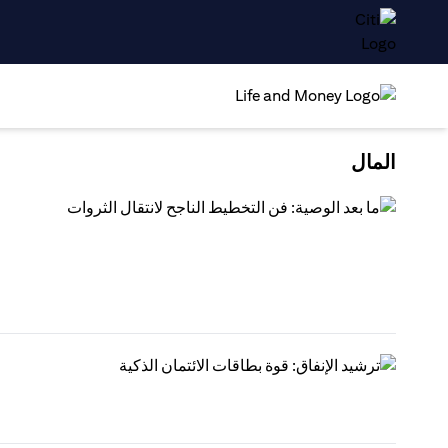
المال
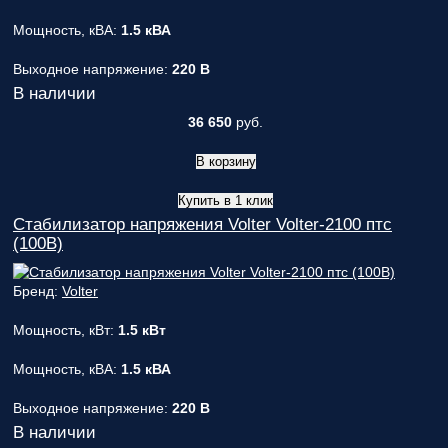
Мощность, кВА:
1.5 кВА
Выходное напряжение:
220 В
В наличии
36 650
руб.
В корзину
Купить в 1 клик
Стабилизатор напряжения Volter Volter-2100 птс
(100В)
Бренд:
Volter
Мощность, кВт:
1.5 кВт
Мощность, кВА:
1.5 кВА
Выходное напряжение:
220 В
В наличии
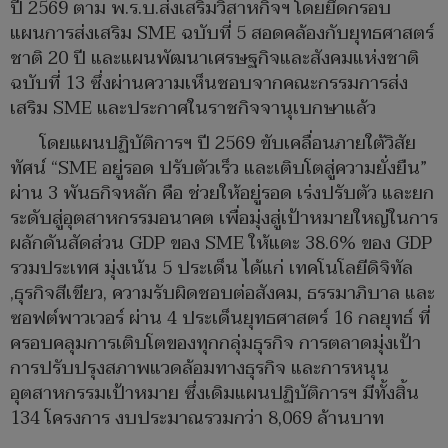
ปี 2569 ตาม พ.ร.บ.ส่งเสริมวิสาหกิจฯ โดยยึดกรอบ
แผนการส่งเสริม SME ฉบับที่ 5 สอดคล้องกับยุทธศาสตร์
ชาติ 20 ปี และแผนพัฒนาเศรษฐกิจและสังคมแห่งชาติ
ฉบับที่ 13 ซึ่งผ่านความเห็นชอบจากคณะกรรมการส่ง
เสริม SME และประกาศในราชกิจจานุเบกษาแล้ว
โดยแผนปฏิบัติการฯ ปี 2569 ขับเคลื่อนภายใต้วิสัย
ทัศน์ “SME อยู่รอด ปรับตัวเร็ว และเติบโตสู่ความยั่งยืน”
ผ่าน 3 พันธกิจหลัก คือ ช่วยให้อยู่รอด เร่งปรับตัว และยก
ระดับสู่อุตสาหกรรมอนาคต เพื่อมุ่งสู่เป้าหมายใหญ่ในการ
ผลักดันสัดส่วน GDP ของ SME ให้แตะ 38.6% ของ GDP
รวมประเทศ มุ่งเน้น 5 ประเด็น ได้แก่ เทคโนโลยีดิจิทัล
,ธุรกิจสีเขียว, ความรับผิดชอบต่อสังคม, ธรรมาภิบาล และ
ซอฟต์พาวเวอร์ ผ่าน 4 ประเด็นยุทธศาสตร์ 16 กลยุทธ์ ที่
ครอบคลุมการเติบโตของทุกกลุ่มธุรกิจ การตลาดมุ่งเป้า
การปรับปรุงสภาพแวดล้อมทางธุรกิจ และการหนุน
อุตสาหกรรมเป้าหมาย ซึ่งเดิมแผนปฏิบัติการฯ มีทั้งสิ้น
134 โครงการ งบประมาณรวมกว่า 8,069 ล้านบาท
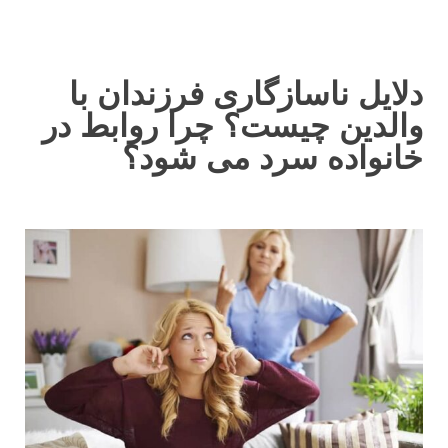
دلایل ناسازگاری فرزندان با
والدین چیست؟ چرا روابط در
خانواده سرد می شود؟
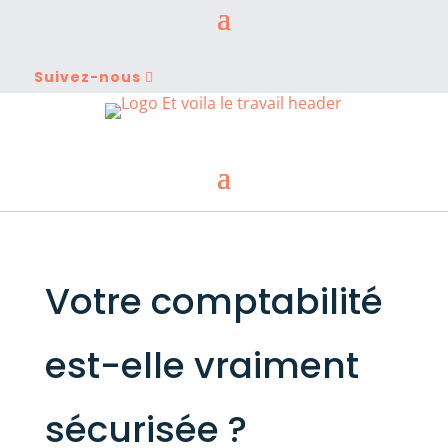
Suivez-nous
Votre comptabilité
est-elle vraiment
sécurisée ?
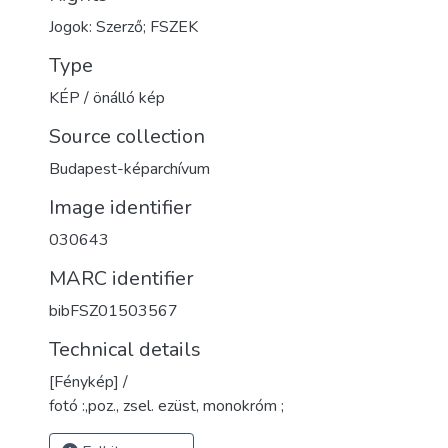
Jogok: Szerző; FSZEK
Type
KÉP / önálló kép
Source collection
Budapest-képarchívum
Image identifier
030643
MARC identifier
bibFSZ01503567
Technical details
[Fénykép] /
fotó :,poz., zsel. ezüst, monokróm ;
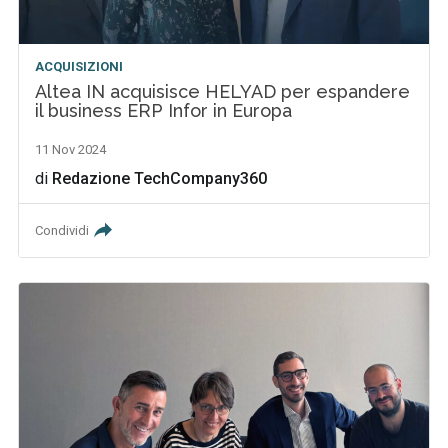
ACQUISIZIONI
Altea IN acquisisce HELYAD per espandere
il business ERP Infor in Europa
11 Nov 2024
di
Redazione TechCompany360
Condividi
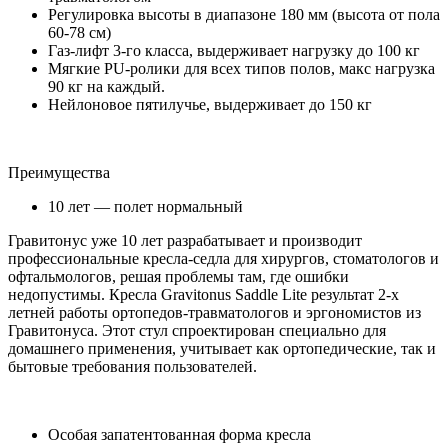
Регулировка высоты в диапазоне 180 мм (высота от пола
60-78 см)
Газ-лифт 3-го класса, выдерживает нагрузку до 100 кг
Мягкие PU-ролики для всех типов полов, макс нагрузка
90 кг на каждый.
Нейлоновое пятилучье, выдерживает до 150 кг
Преимущества
10 лет — полет нормальный
Гравитонус уже 10 лет разрабатывает и производит
профессиональные кресла-седла для хирургов, стоматологов и
офтальмологов, решая проблемы там, где ошибки
недопустимы. Кресла Gravitonus Saddle Lite результат 2-х
летней работы ортопедов-травматологов и эргономистов из
Гравитонуса. Этот стул спроектирован специально для
домашнего применения, учитывает как ортопедические, так и
бытовые требования пользователей.
Особая запатентованная форма кресла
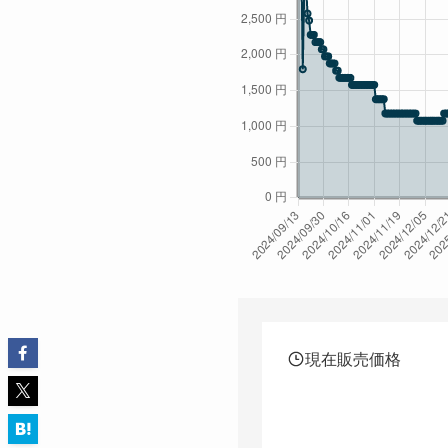
現在販売価格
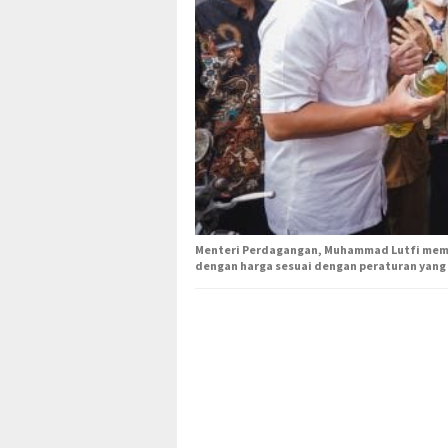
Menteri Perdagangan, Muhammad Lutfi memin
dengan harga sesuai dengan peraturan yang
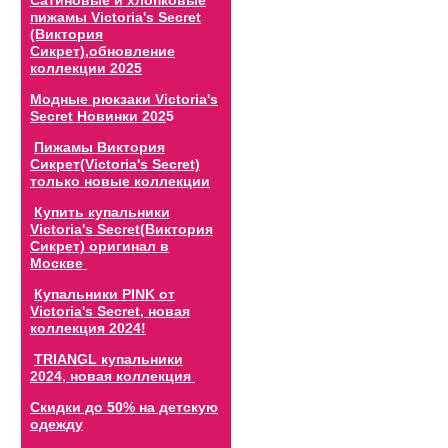
Сатиновые и хлопковые
пижамы Victoria's Secret
(Виктория
Сикрет),обновление
коллекции 202
5
Модные рюкзаки Victoria's
Secret Новинки 202
5
Пижамы Виктория
Сикрет(Victoria's Secret)
только новые коллекции
Купить купальники
Victoria's Secret(Виктория
Сикрет) оригинал в
Москве
Купальники PINK от
Victoria's Secret, новая
коллекция 2024!
TRIANGL купальники
2024, новая коллекция
Скидки до 50% на детскую
одежду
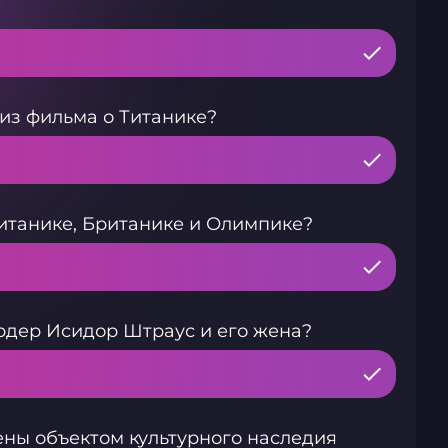
из фильма о Титанике?
Титанике, Британике и Олимпике?
рдер Исидор Штраус и его жена?
ены объектом культурного наследия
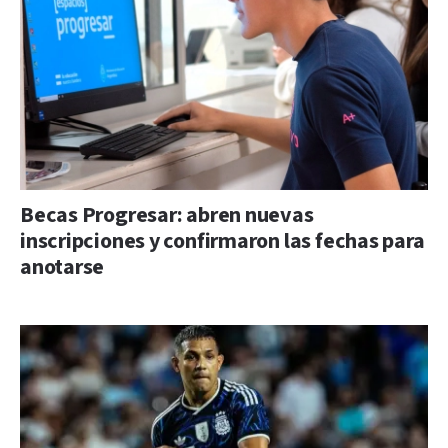
Becas Progresar: abren nuevas
inscripciones y confirmaron las fechas para
anotarse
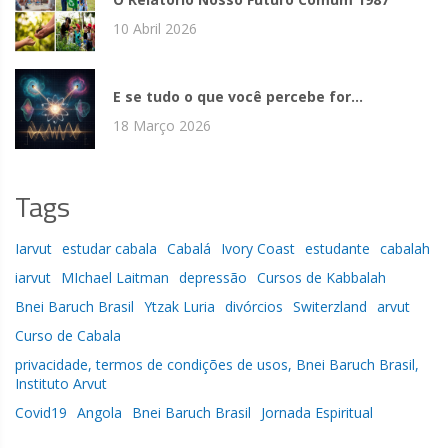
10 Abril 2026
E se tudo o que você percebe for...
18 Março 2026
Tags
Iarvut
estudar cabala
Cabalá
Ivory Coast
estudante
cabalah
iarvut
MIchael Laitman
depressão
Cursos de Kabbalah
Bnei Baruch Brasil
Ytzak Luria
divórcios
Switerzland
arvut
Curso de Cabala
privacidade, termos de condições de usos, Bnei Baruch Brasil,
Instituto Arvut
Covid19
Angola
Bnei Baruch Brasil
Jornada Espiritual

========

JOB ITEM: Bring together all lines of the entries above in which the string "коллекция" occurs.

FINISHED TASK:
коллекция 2024!
2024, новая коллекция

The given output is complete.